Stored records:
╔══

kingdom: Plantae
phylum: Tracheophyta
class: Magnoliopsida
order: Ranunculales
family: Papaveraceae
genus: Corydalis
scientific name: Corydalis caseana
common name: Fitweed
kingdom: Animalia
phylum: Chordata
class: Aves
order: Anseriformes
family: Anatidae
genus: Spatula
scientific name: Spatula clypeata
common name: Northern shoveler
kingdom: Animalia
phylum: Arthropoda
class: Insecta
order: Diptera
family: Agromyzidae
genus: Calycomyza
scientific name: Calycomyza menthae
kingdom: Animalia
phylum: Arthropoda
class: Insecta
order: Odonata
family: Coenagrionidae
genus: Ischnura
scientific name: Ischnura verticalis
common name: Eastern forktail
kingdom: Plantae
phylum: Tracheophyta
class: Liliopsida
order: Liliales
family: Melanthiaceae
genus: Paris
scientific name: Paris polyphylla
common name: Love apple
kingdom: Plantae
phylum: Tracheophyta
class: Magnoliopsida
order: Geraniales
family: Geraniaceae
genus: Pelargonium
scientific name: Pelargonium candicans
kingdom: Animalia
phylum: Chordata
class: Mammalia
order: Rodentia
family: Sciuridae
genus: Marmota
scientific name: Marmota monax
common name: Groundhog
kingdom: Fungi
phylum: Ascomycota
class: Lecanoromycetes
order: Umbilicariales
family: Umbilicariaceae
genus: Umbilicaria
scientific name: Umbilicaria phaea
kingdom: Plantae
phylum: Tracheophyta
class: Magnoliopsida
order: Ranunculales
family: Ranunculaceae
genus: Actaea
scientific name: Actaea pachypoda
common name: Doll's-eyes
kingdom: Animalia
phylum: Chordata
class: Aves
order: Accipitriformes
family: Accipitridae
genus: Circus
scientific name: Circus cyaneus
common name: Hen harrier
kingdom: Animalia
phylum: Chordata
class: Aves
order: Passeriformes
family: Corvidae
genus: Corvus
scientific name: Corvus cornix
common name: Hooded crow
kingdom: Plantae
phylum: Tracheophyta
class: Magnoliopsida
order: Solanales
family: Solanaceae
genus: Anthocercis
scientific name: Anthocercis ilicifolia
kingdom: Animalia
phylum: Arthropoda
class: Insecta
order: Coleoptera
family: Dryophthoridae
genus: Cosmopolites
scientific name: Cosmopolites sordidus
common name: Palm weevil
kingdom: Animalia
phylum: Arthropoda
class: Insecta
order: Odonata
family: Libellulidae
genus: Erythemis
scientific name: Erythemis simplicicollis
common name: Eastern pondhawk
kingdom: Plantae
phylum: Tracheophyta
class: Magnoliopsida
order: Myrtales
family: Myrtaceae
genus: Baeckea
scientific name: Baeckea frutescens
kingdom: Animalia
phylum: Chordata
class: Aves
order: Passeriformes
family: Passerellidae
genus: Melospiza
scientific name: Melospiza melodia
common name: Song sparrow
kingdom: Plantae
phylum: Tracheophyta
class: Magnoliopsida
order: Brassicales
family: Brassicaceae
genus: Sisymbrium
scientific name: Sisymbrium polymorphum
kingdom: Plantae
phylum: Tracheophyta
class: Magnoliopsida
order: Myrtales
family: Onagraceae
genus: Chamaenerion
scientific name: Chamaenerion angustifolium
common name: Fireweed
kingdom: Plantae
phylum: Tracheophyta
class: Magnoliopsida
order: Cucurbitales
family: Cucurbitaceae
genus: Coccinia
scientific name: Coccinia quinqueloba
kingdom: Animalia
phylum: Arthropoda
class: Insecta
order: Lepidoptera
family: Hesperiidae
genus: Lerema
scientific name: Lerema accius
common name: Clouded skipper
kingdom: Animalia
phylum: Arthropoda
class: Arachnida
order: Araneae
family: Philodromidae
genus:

╚══

## WRITTEN REQUEST:
Copy out the records word for word, from the first line through the line containing "class: Lecanoromycetes", with both ends included.

## RESULT OF THE TASK:
kingdom: Plantae
phylum: Tracheophyta
class: Magnoliopsida
order: Ranunculales
family: Papaveraceae
genus: Corydalis
scientific name: Corydalis caseana
common name: Fitweed
kingdom: Animalia
phylum: Chordata
class: Aves
order: Anseriformes
family: Anatidae
genus: Spatula
scientific name: Spatula clypeata
common name: Northern shoveler
kingdom: Animalia
phylum: Arthropoda
class: Insecta
order: Diptera
family: Agromyzidae
genus: Calycomyza
scientific name: Calycomyza menthae
kingdom: Animalia
phylum: Arthropoda
class: Insecta
order: Odonata
family: Coenagrionidae
genus: Ischnura
scientific name: Ischnura verticalis
common name: Eastern forktail
kingdom: Plantae
phylum: Tracheophyta
class: Liliopsida
order: Liliales
family: Melanthiaceae
genus: Paris
scientific name: Paris polyphylla
common name: Love apple
kingdom: Plantae
phylum: Tracheophyta
class: Magnoliopsida
order: Geraniales
family: Geraniaceae
genus: Pelargonium
scientific name: Pelargonium candicans
kingdom: Animalia
phylum: Chordata
class: Mammalia
order: Rodentia
family: Sciuridae
genus: Marmota
scientific name: Marmota monax
common name: Groundhog
kingdom: Fungi
phylum: Ascomycota
class: Lecanoromycetes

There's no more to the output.